Présidée par le préfet de Bassar, le lieutenant-colonel Assiah Hodabalou, la cérémonie de lancement a réuni la présidente de l’Université de Kara, Prénam Houzou-Mouzou, ainsi que le directeur du CHP, le médecin-commandant Anaté Serges Trésor. Les autorités ont salué un partenariat qui s’inscrit dans les efforts nationaux visant à améliorer la couverture sanitaire et à prévenir des pathologies dont le diagnostic tardif pèse lourdement sur les finances publiques et les ménages.
Les cancers, ces maladies silencieuses
Les cancers de la prostate, du sein et de l’utérus sont souvent qualifiés de « maladies silencieuses » en raison de leur évolution discrète mais dramatique lorsqu’ils ne sont pas détectés à temps. Ils figurent parmi les maladies non transmissibles les plus meurtrières au Togo.

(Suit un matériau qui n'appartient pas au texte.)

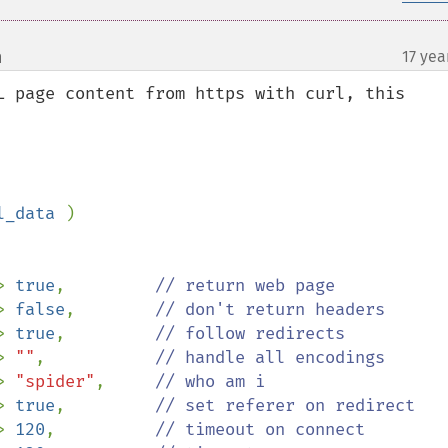
m
17 yea
¶
L page content from https with curl, this 
l_data 
)

> 
true
,         
// return web page

> 
false
,        
// don't return headers

> 
true
,         
// follow redirects

> 
""
,           
// handle all encodings

> 
"spider"
,     
// who am i

> 
true
,         
// set referer on redirect

> 
120
,          
// timeout on connect
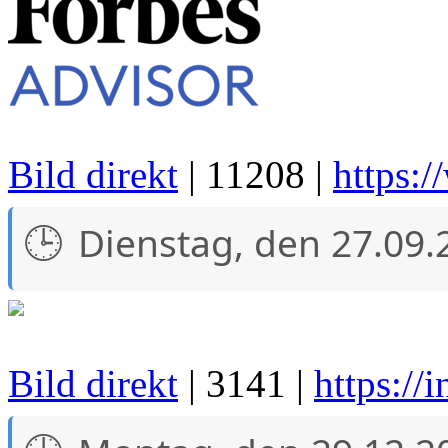
Bild direkt
| 11208 |
https:/
Dienstag, den 27.09.
Bild direkt
| 3141 |
https:/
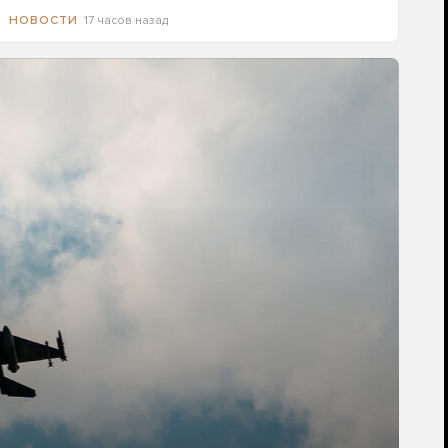
17 часов назад
НОВОСТИ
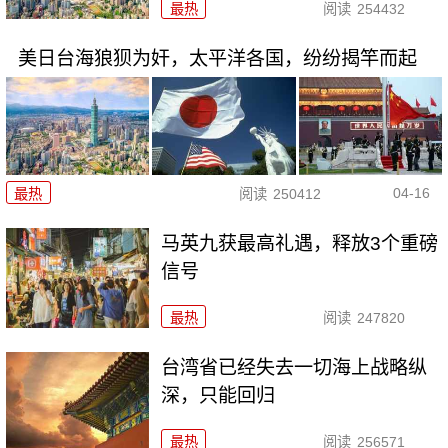
最热
阅读
254432
美日台海狼狈为奸，太平洋各国，纷纷揭竿而起
04-16
最热
阅读
250412
马英九获最高礼遇，释放3个重磅
信号
最热
阅读
247820
台湾省已经失去一切海上战略纵
深，只能回归
最热
阅读
256571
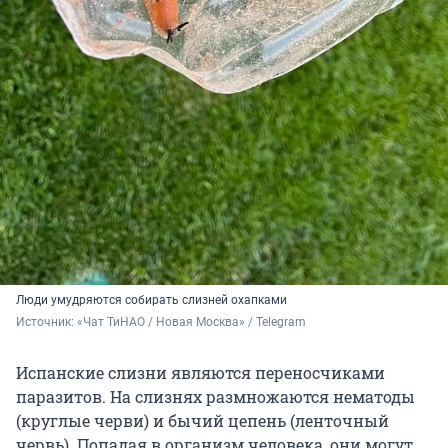
Люди умудряются собирать слизней охапками
Источник: 
«Чат ТиНАО / Новая Москва» / Telegram 
Испанские слизни являются переносчиками
паразитов. На слизнях размножаются нематоды
(круглые черви) и бычий цепень (ленточный
червь). Попадая в организм человека, они могут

Leur dépistage tardif entraîne une hausse des dépenses médicales, une perte de productivité et un impact direct sur les revenus des ménages. En proposant des examens gratuits à Bassar, les organisateurs entendent réduire ces coûts et améliorer la prise en charge précoce. L’opération vise également à sensibiliser les populations à l’importance du suivi médical régulier, encore peu ancré dans les pratiques.

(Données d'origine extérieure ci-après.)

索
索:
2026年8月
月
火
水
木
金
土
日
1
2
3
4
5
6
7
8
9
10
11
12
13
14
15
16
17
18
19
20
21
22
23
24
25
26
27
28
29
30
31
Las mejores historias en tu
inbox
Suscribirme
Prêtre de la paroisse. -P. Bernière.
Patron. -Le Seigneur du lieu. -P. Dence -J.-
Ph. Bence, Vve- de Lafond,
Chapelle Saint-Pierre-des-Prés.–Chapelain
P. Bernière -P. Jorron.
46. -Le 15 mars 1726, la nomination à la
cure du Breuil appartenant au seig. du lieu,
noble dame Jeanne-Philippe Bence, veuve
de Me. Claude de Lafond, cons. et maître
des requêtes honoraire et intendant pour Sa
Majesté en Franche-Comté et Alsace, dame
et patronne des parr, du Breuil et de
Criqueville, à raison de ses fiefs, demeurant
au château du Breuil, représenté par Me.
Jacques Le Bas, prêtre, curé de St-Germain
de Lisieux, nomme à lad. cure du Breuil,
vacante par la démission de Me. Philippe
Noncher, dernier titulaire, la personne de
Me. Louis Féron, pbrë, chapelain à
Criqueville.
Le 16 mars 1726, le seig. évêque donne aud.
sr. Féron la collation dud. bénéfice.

Les populations de Bassar ont répondu fortement à l’appel. La gratuité des services, conjuguée à la présence de professionnels spécialisés, représente une opportunité rare dans cette partie du pays. Plusieurs bénéficiaires ont salué une intervention qui, selon eux, constitue un soutien concret face aux défis de santé publique et aux difficultés financières que représente la prise en charge des cancers.
Pour l’Université de Kara comme pour ses partenaires allemands et locaux, cette campagne s’inscrit dans une stratégie à long terme : renforcer la prévention, développer des circuits de dépistage décentralisés et améliorer la résilience du système de santé. L’opération de Bassar témoigne d’une dynamique plus large de coopération entre institutions académiques, structures sanitaires et organisations communautaires.
Elle confirme surtout une tendance observée ces dernières années : la montée en puissance de projets fondés sur la complémentarité des expertises, avec un impact direct sur l’accès aux soins et la réduction des inégalités sanitaires.